Fumble the Ball
My kids became entrepreneurs yesterday.
But it all started a couple of weeks ago when our kids' school announced they were still going to host their annual Children's Business Fair, with some safety measures in place. The interested children would need to pitch an idea, come up with a business plan, find an investor, create their product to sell, and finally bring their idea/products/service to the community on the day of the fair.
Two of my children decided to participate, and it was fun to watch their excitement grow as the day grew closer. In my mind, I knew they would learn the most if I did as little as possible to help. However, this is always harder than it seems to be, at least for me. In the past, I've been a rather involved helper. You know, the one where you assist so that your child will succeed. I told myself I'm modeling, or leaning in, or that we are "having fun together" on their assignment. But allow me to get real for just a minute. If I'm honest part of me wanted my child's creation, in some way, to be the best. To win. To be admired.
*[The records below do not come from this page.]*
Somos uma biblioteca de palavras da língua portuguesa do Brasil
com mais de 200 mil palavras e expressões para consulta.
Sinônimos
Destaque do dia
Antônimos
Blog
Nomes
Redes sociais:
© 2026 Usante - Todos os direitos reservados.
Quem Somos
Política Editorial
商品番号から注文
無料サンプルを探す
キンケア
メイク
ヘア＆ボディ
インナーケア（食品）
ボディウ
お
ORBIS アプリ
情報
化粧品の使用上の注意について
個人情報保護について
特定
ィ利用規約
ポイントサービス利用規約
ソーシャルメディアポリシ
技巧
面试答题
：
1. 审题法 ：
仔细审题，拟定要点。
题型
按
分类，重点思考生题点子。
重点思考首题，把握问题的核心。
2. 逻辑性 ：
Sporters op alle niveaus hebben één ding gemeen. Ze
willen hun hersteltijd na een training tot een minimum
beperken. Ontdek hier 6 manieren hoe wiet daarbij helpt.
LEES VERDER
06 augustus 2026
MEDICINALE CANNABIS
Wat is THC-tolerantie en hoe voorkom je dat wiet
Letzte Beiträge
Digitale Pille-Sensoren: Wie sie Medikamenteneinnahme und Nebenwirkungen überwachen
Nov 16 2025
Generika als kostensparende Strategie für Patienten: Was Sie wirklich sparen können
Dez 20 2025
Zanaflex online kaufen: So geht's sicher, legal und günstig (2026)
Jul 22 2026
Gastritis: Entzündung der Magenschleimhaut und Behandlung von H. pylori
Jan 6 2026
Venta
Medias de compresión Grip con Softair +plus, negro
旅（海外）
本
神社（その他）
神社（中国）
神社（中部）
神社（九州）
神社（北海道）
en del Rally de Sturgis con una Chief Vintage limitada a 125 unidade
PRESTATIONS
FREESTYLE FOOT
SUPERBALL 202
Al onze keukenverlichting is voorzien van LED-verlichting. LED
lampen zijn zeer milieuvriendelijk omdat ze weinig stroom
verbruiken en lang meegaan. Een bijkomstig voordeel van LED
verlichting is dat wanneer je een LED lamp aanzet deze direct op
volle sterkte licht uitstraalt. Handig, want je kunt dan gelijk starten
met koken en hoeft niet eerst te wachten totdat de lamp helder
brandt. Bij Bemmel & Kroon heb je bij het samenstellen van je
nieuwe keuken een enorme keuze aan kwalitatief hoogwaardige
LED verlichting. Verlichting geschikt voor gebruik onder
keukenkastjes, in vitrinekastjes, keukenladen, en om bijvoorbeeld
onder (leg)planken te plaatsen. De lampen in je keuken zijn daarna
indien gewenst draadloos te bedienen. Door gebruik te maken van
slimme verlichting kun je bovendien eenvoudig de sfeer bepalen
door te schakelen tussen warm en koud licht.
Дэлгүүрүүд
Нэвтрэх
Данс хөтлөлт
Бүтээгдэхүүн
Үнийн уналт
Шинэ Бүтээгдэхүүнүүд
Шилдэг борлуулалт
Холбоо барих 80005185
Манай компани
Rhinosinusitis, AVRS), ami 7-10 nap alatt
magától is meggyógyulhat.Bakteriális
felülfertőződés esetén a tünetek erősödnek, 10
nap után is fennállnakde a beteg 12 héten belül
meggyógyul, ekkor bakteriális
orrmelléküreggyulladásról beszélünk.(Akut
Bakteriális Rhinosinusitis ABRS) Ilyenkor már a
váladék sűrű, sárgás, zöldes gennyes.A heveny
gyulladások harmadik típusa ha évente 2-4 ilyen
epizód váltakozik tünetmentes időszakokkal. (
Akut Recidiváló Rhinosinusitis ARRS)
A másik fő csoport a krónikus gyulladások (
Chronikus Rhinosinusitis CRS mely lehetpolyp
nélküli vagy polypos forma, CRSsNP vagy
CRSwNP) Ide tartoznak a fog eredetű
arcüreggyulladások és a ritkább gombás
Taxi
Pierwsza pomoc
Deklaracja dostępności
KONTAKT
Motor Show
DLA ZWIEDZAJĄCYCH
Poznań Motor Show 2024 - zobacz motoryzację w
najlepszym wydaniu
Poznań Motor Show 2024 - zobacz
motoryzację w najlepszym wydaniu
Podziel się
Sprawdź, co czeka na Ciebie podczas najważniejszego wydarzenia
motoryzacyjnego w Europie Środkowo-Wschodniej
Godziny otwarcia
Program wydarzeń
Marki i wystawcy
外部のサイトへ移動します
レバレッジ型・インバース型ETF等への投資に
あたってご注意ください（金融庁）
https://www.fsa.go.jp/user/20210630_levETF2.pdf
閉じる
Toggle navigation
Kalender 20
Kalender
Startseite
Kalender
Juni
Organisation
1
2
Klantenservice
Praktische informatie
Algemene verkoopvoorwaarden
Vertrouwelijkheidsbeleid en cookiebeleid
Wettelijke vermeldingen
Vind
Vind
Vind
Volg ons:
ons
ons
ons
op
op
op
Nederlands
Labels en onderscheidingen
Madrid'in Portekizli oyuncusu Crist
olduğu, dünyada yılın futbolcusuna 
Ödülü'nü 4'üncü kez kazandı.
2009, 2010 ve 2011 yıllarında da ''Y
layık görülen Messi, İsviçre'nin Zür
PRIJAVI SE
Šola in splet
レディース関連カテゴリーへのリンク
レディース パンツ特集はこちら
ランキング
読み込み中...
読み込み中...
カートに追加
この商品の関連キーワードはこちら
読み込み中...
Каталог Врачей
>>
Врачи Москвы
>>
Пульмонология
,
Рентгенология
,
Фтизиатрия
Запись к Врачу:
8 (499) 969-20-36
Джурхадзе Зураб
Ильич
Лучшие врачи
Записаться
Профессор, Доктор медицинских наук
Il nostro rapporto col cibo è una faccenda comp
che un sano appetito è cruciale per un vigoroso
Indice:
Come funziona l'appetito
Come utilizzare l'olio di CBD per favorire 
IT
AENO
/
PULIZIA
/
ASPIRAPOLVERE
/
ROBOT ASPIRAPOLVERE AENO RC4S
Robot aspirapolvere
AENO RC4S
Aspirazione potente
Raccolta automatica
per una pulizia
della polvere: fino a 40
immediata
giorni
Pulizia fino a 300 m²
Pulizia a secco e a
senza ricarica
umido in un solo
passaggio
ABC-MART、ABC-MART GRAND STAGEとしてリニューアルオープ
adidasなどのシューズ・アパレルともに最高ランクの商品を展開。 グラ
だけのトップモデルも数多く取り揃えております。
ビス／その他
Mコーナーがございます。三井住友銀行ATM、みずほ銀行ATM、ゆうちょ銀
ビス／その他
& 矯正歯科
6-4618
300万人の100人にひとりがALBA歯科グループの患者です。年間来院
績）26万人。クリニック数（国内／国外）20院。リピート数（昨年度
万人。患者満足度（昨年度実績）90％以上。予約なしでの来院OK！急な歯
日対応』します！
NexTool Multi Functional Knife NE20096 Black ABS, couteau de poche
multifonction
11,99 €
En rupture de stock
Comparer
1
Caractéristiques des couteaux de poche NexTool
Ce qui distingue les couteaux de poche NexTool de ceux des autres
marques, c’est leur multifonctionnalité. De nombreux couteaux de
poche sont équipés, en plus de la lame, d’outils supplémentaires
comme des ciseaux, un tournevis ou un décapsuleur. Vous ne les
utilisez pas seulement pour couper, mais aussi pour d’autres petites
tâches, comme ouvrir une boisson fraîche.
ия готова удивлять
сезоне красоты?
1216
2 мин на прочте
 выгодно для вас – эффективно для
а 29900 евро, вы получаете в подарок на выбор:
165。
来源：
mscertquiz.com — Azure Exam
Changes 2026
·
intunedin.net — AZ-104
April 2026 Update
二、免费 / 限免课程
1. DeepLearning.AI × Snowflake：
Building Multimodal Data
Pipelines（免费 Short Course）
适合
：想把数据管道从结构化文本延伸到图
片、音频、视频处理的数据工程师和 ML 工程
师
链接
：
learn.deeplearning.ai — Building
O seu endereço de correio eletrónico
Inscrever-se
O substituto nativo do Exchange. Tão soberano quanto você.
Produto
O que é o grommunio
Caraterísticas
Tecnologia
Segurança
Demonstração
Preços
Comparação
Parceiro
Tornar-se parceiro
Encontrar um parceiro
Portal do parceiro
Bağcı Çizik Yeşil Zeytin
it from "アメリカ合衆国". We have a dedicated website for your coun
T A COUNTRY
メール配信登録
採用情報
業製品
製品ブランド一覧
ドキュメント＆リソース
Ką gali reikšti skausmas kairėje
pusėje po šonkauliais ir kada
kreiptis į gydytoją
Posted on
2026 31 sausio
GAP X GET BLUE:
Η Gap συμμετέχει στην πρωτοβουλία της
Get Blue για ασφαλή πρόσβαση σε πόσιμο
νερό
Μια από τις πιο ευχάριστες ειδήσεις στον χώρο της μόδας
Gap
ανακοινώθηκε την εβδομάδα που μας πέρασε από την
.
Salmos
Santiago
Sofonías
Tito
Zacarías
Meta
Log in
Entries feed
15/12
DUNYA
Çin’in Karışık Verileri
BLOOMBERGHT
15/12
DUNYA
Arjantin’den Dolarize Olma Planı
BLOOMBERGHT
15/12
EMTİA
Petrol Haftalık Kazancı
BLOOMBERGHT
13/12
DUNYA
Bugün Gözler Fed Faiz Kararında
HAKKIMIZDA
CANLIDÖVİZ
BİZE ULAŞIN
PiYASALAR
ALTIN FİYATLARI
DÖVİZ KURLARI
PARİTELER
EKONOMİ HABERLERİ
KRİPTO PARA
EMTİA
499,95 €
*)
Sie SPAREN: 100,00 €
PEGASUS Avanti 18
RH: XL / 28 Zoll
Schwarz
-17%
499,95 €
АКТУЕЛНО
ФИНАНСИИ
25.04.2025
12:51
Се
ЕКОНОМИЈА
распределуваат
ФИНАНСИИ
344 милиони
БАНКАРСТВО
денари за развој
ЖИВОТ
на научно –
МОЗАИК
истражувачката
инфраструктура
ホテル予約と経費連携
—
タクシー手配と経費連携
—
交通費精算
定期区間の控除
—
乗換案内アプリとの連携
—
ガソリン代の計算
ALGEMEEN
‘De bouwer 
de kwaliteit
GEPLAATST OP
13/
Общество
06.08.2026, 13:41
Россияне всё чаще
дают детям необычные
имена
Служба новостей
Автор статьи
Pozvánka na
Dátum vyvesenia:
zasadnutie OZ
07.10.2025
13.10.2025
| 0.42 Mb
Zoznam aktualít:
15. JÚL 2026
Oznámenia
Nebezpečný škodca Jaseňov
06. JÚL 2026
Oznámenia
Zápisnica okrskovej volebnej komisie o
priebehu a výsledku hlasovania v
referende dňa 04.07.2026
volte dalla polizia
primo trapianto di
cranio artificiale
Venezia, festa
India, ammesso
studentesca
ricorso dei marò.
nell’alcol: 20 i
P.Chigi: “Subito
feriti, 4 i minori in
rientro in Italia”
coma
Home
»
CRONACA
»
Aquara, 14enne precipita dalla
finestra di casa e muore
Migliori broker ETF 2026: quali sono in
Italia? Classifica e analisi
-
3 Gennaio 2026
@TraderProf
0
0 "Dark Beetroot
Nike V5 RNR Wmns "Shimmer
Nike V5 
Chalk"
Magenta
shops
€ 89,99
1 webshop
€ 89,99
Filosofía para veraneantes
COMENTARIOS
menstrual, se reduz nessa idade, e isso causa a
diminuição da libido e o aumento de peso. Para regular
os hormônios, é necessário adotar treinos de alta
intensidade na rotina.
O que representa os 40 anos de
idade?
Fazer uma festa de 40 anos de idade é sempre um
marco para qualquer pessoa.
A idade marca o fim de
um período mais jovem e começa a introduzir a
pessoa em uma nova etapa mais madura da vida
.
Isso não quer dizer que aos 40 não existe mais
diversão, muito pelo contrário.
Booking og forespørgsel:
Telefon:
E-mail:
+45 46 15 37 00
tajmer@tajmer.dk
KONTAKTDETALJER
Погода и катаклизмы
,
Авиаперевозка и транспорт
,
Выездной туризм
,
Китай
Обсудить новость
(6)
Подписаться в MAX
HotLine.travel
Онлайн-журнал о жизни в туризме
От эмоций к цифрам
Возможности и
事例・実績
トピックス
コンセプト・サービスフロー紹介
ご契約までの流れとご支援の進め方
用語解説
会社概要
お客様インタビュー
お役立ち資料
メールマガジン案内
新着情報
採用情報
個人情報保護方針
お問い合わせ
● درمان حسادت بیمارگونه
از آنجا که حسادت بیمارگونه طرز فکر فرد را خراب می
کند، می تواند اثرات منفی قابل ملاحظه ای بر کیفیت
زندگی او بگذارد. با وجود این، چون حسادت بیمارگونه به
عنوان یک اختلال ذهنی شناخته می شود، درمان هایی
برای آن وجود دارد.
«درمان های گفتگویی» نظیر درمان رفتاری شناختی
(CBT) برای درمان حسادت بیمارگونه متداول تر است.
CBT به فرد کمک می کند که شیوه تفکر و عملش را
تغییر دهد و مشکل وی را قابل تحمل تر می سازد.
So I helped. It sounds so nice when you use that word, right?
Over the past few years, however, I've been trying a new parenting strategy to help them learn how to succeed and become, well, a good human. I can't say that I've arrived by any means, but I think I'm getting a little better. The stragegy really all comes down to this:
Step back and let your child fumble the ball.
I know, it sounds counterintuitive, painful even, and I'm not even much of a sports fan. It was just the analogy that came to mind. I've witnessed, however, what happens when you don't direct your child, remind them of something, or try to step in and do the things that you think they should be doing.
The hardest part, from my perspective, is letting them show up and own the responsibility on the days that it truly matters, or the ones that you think matter. These days might actually be the most important to step back because of the potential for learning that can occur when your darling child will either prove to themselves they can be successful, or figure out why they are not.
The Acton school my kids attend has actually helped me better understand this philosophy, operating under the core belief that children are far more capable than we can imagine. We, as parents, just have to learn that allowing our children to make mistakes - even fail- is one of the best things we can do for them.
Even though I know this is true, I still want them to do things like remember to grab their lunch or wear a coat when it's cold, or you know, things like brush their teeth (Okay, I'm guilty there- still can't handle a certain child's morning breath). But I've been practicing more over the past couple of years. I've let them forget all the things and they haven't died. I've tried to not give them all my ideas when I have them, or tell them all the amazing solutions I have to their problems. But I can honestly say that after this weekend, I saw hardcore evidence that letting go is not just for Queen Elsa.
On Friday night, I walked into my daughter's room to see how things were coming along after practicing all afternoon. I was pleased to find out (but maybe not completely surprised) that she had already practiced (along with her business partner) how she was going to display her products, had packed up everything they supposedly needed for the event, and were showered and ready to get to bed early.
The next day was the icing on the cake (or cookie in our case) as I watched my nine-year-old proudly arrange his oddly-shaped Christmas tree sugar creations.
Did they remember everything the morning of? No.
Did they win the prize for the best business? No.
Did they show up and start something amazing, even if imperfectly? Yes.
Did they learn what they might do differently the next time? One hundred percent.
I write all of this not to brag on my kids (well, maybe a little), but to share what I have been learning, and something I wished I'd better understood from the start of my parenting journey.
But then again, maybe I've learned from my mistakes, too.